April 28, 2021
S Carolina Lawmakers Again Reject Transgender Athletes Ban
Jeffrey Collins READ TIME: 3 MIN.
A committee in the South Carolina House on Tuesday rejected for a second time a proposal that would have prevented transgender students from playing on girls' sports teams in middle and high school.
The House Judiciary Committee voted 13-11 against the bill. The same committee tabled a similar proposal on March 16, leading supporters to change some introductory language but leave the essence of the bill untouched for a second try.
South Carolina was one of more than 20 states considering restrictions on athletics or gender-confirming health care for transgender minors this year. Mississippi and Alabama have made the bills law and West Virginia's governor said he will sign a bill on his desk.
The Kansas Legislature passed it, but the governor vetoed the bill, saying the measure was a jobs killer that harms children.
That was part of the argument against the latest South Carolina proposal. Opponents said the state might lose businesses that are considering moving in or expanding. They said South Carolina also risked losing NCAA tournaments and championships like they did for the 15 years starting in 2000 when the Confederate flag was moved from the Capitol dome to the Statehouse lawn.
Rep. John McCravy said his support of the bill was about "equity, fairness and safety" because girls might lose playing time, college scholarship possibilities or even face greater risk of injury if transgender athletes were allowed on their teams.
"We don't allow 12th graders to compete with sixth graders," the Republican from Greenwood said.
Six Republicans voted against the bill in committee, including Rep. Micah Caskey of West Columbia, who said the South Carolina High School League policy about the issue has only been tested four times and seems to work. That policy also had the backing of independently elected state Education Superintendent Molly Spearman, who also spoke out against the bill this year.
"I can find no urgency in respect to this issue," Caskey said "We are not standing on the precipice of the decline of civilization."
Caskey also said the bill likely violates the federal law barring sex discrimination in education.
Conservatives across the county also have struggled to give examples of problems. The Associated Press spoke to two dozen state lawmakers sponsoring such measures around the country as well as the conservative groups supporting them and found only a few times it's been an issue among the hundreds of thousands of American teenagers who play high school sports.
The twice-failed bill is a rare loss for conservative Republicans in this year's session. They gained five seats in the House and Senate in the 2020 elections and have pressed their greater advantage into a new law banning all abortions that is tied up in court.
Democrats did not unite against the bill.
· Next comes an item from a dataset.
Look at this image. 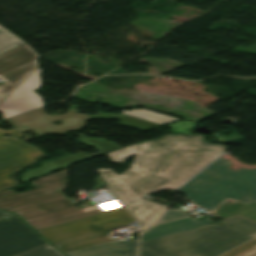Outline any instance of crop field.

Rep. Cezar McKnight from Kingstree voted for it. But nearly every other Democrat spoke against the bill during the two-hour meeting.
Rep. Beth Bernstein of Columbia asked exactly how coaches or officials would check a 13-year-old who identifies as a female for their biological sex as required by the law.
"If she really is a biological male, she should admit to that," McCravy said.
Rep. Justin Bamberg said the Judiciary Committee ignored hearings about bills concerning teacher overtime or allowing domestic violence victims to terminate leases without penalty just to take this idea up a second time. He called it a waste of precious time with eight days left in the General Assembly's session.
The Democrat from the city of Bamberg called the bill an invasion of privacy of some of society's most vulnerable teens.
"Y'all don't know what my sex organs are," Bamberg said. "No one in this room does."